Resonanz setzt Absichtslosigkeit und Vertrauen voraus
Wenn wir mit Menschen in Resonanz treten wollen, bedeutet dies, dass wir uns zunächst einmal absichtslos vertrauen. In der persönlichen Begegnung und im Gespräch kann Resonanz entstehen. Das merken wir, wenn wir intensiv miteinander kommunizieren und am Ende ein Ergebnis herauskommt, das wir niemals hätten planen oder voraussagen können und alle Beteiligten eine Veränderung bei sich und beim anderen spüren.
Das Resonanz-Prinzip eignet sich meines Erachtens auch besonders bei der Führung von Menschen und Unternehmen.

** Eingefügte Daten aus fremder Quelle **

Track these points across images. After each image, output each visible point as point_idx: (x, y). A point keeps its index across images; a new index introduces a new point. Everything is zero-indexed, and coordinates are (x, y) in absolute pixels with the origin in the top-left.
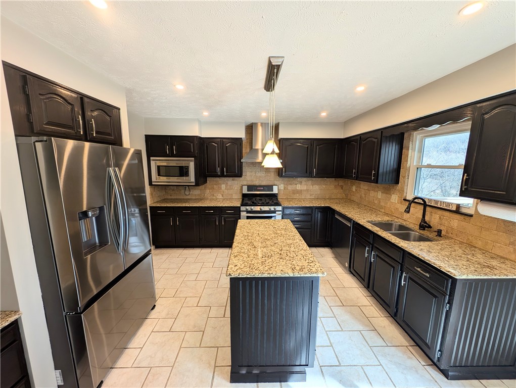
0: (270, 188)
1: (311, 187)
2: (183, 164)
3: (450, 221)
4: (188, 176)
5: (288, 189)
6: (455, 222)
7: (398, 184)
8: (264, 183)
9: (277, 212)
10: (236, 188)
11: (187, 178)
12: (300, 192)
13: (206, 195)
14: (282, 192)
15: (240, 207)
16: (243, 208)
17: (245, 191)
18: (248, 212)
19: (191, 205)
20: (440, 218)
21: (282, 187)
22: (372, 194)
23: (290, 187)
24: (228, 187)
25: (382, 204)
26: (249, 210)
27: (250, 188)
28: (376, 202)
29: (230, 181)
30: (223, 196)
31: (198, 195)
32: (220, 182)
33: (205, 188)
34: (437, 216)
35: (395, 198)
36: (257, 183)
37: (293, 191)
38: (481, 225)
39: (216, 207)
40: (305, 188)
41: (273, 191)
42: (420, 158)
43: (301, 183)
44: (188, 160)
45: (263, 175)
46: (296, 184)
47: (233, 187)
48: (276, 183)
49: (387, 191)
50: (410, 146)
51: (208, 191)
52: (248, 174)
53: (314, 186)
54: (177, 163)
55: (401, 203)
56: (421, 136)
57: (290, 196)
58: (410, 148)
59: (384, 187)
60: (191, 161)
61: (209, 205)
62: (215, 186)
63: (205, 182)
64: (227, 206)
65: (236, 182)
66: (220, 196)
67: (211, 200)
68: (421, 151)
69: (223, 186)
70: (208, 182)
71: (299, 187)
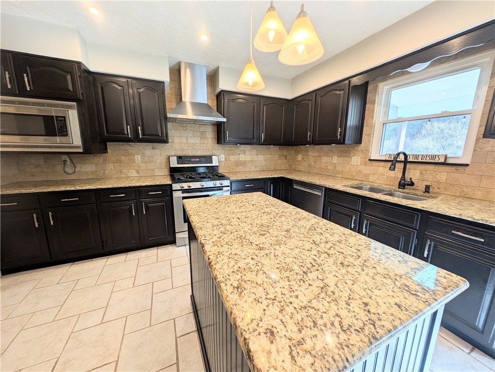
0: (209, 159)
1: (256, 157)
2: (53, 112)
3: (436, 174)
4: (67, 135)
5: (229, 160)
6: (442, 175)
7: (361, 144)
8: (199, 153)
9: (224, 188)
10: (159, 161)
11: (64, 139)
12: (244, 163)
13: (106, 172)
14: (223, 165)
15: (171, 185)
16: (176, 186)
17: (174, 164)
18: (184, 191)
19: (78, 188)
20: (421, 173)
21: (223, 157)
22: (325, 160)
23: (232, 158)
24: (146, 159)
25: (339, 168)
26: (186, 188)
27: (180, 159)
28: (330, 167)
29: (148, 150)
30: (138, 173)
31: (92, 173)
32: (130, 151)
33: (105, 161)
34: (418, 172)
35: (356, 160)
36: (190, 153)
37: (236, 162)
38: (480, 173)
39: (130, 187)
40: (248, 158)
41: (212, 163)
42: (387, 113)
43: (244, 152)
44: (63, 106)
45: (198, 142)
46: (239, 154)
47: (155, 159)
48: (215, 152)
49: (345, 154)
50: (376, 99)
51: (110, 166)
52: (177, 140)
53: (259, 156)
54: (39, 110)
55: (365, 164)
56: (387, 87)
57: (233, 169)
58: (376, 102)
59: (340, 151)
60: (71, 107)
61: (116, 186)
62: (123, 158)
63: (105, 150)
64: (149, 184)
65: (157, 152)
66: (133, 173)
67: (119, 179)
68: (388, 105)
69: (138, 158)
70: (109, 150)
71: (242, 158)
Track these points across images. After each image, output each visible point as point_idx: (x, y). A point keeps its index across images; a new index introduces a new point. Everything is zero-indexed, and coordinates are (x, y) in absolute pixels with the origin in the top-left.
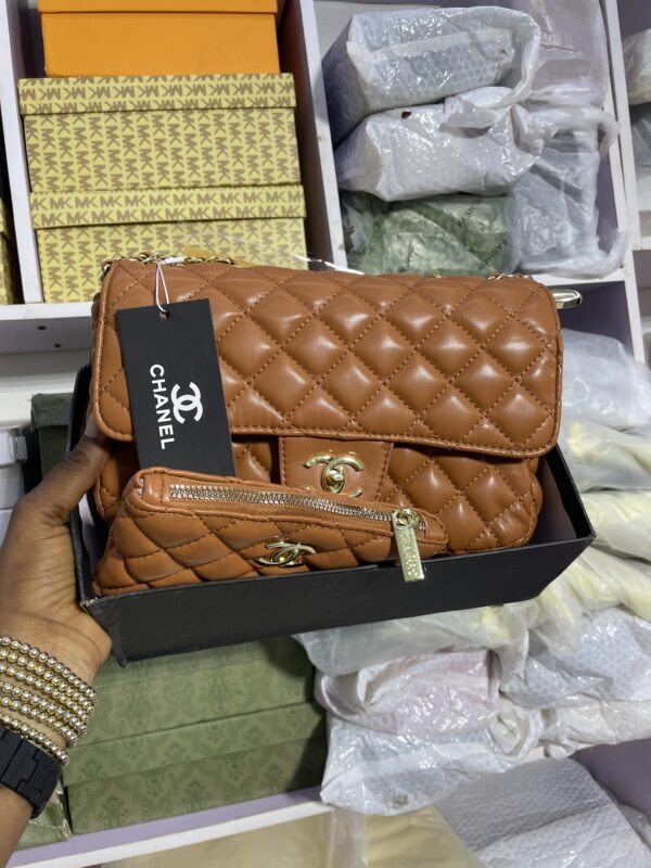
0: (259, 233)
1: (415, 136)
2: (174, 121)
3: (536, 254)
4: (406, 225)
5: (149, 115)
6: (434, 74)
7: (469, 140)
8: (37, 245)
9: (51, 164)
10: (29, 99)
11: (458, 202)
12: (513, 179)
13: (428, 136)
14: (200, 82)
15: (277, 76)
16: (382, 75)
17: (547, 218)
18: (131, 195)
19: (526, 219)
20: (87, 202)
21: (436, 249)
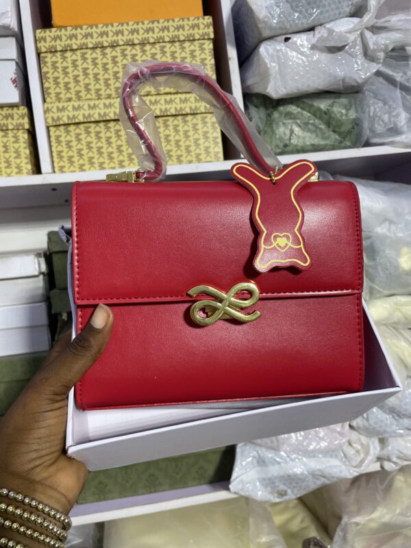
0: (190, 124)
1: (294, 54)
2: (134, 52)
3: (379, 132)
4: (289, 115)
5: (118, 49)
6: (307, 10)
7: (332, 55)
8: (49, 137)
9: (57, 84)
10: (43, 42)
11: (324, 98)
12: (363, 81)
13: (302, 53)
14: (151, 25)
15: (201, 19)
16: (270, 13)
17: (387, 107)
18: (107, 102)
19: (372, 109)
20: (79, 108)
21: (309, 131)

Offenheit, Vertrauen, Achtsamkeit, Reflektionsfähigkeit und Empathie sind wichtige Grundlagen. Dann erleben wir im Gegenüber ungeahnte Fähigkeiten und entdecken Chancen für das eigene Wachstum.
Sehr geehrter Herr König,
ich bin gerade dabei meine Abschlussarbeit für den Ausbildungslehrgang zum geistlichen Begleiter im Europakloster „Gut Aich“ zu schreiben. Dabei bin ich auf Ihren Podcast gestoßen.
Ich möchte bei Ihnen anfragen, ab ich Auszüge daraus für meine Arbeit verwenden darf, da ich finde, dass Ihre Erläuterung zur Resonanz sehr verständlich und treffend ist?
Ihre Beschreibungen haben mir die Wichtigkeit der Resonanz in der Begleitung von Menschen bestens aufgezeigt.
Vielen herzlichen Dank.
Liebe Grüße aus dem herbstlichen und sonnigen Südtirol
Iwan Hofer
Sehr geehrter Herr Hofer,
vielen Dank für Ihren Kommentar. Sie dürfen mich gerne in Ihrer Arbeit zitieren. Im Aufbau von Resonanzbeziehungen sehe ich einen wichtigen Beitrag zu einem werteorientieren Miteinander, das frei ist von ökonomischem, zielorientiertem und egozentrischem Denken. Gleichzeitig ermöglichen sie eine große Offenheit für Neues und schaffen Raum für authentische Begegnungen. Ich wünsche Ihnen viel Erfolg bei Ihrer Abschlussarbeit.